Given request → Report each line of the rows below that contains the string "subtitle".
START
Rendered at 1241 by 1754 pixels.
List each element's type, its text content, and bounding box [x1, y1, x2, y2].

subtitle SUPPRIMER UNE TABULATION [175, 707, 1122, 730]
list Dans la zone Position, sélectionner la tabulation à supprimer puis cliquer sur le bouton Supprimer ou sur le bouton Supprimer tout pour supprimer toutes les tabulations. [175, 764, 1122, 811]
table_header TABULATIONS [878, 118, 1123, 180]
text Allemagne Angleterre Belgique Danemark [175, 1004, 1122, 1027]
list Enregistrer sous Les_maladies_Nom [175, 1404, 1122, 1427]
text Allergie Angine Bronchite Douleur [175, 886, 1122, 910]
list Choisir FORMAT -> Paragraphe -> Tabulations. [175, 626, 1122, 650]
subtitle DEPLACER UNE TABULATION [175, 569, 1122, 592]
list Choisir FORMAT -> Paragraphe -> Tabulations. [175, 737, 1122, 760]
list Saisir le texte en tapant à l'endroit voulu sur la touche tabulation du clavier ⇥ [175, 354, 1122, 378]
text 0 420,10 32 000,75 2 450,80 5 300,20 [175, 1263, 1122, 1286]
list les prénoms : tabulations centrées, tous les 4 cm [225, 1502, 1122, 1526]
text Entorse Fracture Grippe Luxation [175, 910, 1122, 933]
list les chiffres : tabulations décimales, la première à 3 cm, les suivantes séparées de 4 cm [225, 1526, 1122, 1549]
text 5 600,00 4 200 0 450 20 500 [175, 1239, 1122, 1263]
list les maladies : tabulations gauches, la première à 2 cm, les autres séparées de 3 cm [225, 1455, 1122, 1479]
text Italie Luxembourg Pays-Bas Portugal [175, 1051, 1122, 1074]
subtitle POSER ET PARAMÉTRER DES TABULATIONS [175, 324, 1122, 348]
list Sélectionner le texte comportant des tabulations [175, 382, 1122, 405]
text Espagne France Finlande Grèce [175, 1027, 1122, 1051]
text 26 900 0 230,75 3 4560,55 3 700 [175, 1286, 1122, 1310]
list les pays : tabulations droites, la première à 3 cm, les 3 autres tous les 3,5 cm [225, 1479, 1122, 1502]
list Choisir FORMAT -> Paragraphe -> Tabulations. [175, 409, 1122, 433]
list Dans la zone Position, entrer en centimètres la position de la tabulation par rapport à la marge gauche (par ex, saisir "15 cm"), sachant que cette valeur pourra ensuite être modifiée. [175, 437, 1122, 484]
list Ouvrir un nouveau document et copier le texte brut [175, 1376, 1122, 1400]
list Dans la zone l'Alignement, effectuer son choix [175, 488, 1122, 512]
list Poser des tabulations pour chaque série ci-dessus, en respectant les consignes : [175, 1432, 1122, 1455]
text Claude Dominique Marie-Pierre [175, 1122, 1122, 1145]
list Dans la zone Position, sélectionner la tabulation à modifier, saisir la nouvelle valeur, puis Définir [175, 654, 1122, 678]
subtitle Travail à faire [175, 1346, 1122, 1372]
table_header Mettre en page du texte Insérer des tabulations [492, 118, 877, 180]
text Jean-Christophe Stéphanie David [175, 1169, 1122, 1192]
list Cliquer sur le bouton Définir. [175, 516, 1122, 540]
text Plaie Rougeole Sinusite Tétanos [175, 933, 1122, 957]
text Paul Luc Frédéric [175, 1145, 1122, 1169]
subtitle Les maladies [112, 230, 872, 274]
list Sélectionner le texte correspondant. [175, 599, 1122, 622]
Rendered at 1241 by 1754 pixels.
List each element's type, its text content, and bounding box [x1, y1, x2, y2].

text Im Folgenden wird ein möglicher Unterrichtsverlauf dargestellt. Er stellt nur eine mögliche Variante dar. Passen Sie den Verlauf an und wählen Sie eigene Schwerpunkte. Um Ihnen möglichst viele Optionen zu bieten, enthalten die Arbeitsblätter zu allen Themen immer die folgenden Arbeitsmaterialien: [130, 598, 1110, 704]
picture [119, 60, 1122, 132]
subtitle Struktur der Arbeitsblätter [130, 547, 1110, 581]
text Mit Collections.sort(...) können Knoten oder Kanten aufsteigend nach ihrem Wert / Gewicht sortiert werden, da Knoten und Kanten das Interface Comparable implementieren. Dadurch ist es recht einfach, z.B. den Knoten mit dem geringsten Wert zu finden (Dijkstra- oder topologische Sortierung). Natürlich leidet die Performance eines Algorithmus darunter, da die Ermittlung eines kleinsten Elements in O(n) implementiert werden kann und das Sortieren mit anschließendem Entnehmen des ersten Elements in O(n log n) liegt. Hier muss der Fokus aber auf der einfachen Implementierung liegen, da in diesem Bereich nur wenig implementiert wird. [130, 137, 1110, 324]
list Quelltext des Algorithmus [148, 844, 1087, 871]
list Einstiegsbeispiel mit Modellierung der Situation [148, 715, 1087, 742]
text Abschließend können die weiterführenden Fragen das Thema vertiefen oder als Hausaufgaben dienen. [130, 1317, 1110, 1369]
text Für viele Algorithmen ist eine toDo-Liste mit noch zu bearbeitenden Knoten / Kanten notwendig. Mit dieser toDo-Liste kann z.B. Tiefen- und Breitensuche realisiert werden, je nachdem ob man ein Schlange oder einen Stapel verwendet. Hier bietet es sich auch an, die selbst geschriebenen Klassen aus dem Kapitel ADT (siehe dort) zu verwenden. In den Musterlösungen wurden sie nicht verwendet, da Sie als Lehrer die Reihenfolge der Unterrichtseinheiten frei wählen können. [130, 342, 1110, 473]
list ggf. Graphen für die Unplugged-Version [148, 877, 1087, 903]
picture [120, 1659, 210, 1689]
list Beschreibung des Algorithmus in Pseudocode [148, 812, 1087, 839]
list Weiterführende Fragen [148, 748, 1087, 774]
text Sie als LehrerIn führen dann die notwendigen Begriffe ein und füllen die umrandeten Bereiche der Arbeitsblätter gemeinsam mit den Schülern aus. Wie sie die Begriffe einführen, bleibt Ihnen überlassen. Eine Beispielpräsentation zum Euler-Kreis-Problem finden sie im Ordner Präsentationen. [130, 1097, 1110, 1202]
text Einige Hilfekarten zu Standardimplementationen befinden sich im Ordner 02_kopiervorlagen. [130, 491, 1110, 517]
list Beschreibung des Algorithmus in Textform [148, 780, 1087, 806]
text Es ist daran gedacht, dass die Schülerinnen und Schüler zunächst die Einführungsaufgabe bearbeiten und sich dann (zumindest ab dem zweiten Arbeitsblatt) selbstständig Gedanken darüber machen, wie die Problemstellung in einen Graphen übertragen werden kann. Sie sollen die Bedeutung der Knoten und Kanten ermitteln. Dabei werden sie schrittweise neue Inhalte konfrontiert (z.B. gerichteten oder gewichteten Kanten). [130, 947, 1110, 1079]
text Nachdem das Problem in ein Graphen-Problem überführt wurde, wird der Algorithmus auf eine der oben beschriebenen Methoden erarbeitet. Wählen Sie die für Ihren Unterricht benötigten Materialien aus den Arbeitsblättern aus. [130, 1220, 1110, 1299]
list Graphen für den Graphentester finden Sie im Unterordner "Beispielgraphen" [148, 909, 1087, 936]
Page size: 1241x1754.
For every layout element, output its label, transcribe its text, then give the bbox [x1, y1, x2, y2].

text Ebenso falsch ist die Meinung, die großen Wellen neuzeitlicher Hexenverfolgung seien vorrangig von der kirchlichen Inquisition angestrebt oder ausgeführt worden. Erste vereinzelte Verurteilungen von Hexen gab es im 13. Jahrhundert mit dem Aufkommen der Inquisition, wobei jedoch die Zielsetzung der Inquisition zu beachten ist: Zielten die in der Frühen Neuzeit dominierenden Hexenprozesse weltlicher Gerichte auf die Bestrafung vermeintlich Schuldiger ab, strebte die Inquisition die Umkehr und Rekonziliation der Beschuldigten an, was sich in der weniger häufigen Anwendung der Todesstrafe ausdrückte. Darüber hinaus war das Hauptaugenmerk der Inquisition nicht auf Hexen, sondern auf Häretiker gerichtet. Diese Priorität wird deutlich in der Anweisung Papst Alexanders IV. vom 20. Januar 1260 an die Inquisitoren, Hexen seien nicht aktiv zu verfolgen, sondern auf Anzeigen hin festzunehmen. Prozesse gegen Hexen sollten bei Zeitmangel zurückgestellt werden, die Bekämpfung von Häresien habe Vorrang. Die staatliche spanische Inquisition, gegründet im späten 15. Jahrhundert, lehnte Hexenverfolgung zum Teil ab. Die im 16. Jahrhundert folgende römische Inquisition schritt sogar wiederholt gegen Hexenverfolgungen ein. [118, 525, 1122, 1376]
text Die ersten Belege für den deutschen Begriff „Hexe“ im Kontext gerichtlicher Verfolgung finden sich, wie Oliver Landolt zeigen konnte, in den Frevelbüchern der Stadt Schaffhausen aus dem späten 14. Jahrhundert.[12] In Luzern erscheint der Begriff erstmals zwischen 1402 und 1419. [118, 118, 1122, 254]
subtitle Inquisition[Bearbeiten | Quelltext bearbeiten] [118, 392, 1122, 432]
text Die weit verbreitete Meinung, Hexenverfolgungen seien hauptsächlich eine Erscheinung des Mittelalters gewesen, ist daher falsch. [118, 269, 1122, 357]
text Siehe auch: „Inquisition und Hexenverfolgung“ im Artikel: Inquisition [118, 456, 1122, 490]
END
Exercise result →
subtitle SUPPRIMER UNE TABULATION [175, 707, 1122, 730]
subtitle DEPLACER UNE TABULATION [175, 569, 1122, 592]
subtitle POSER ET PARAMÉTRER DES TABULATIONS [175, 324, 1122, 348]
subtitle Travail à faire [175, 1346, 1122, 1372]
subtitle Les maladies [112, 230, 872, 274]
subtitle Struktur der Arbeitsblätter [130, 547, 1110, 581]
subtitle Inquisition[Bearbeiten | Quelltext bearbeiten] [118, 392, 1122, 432]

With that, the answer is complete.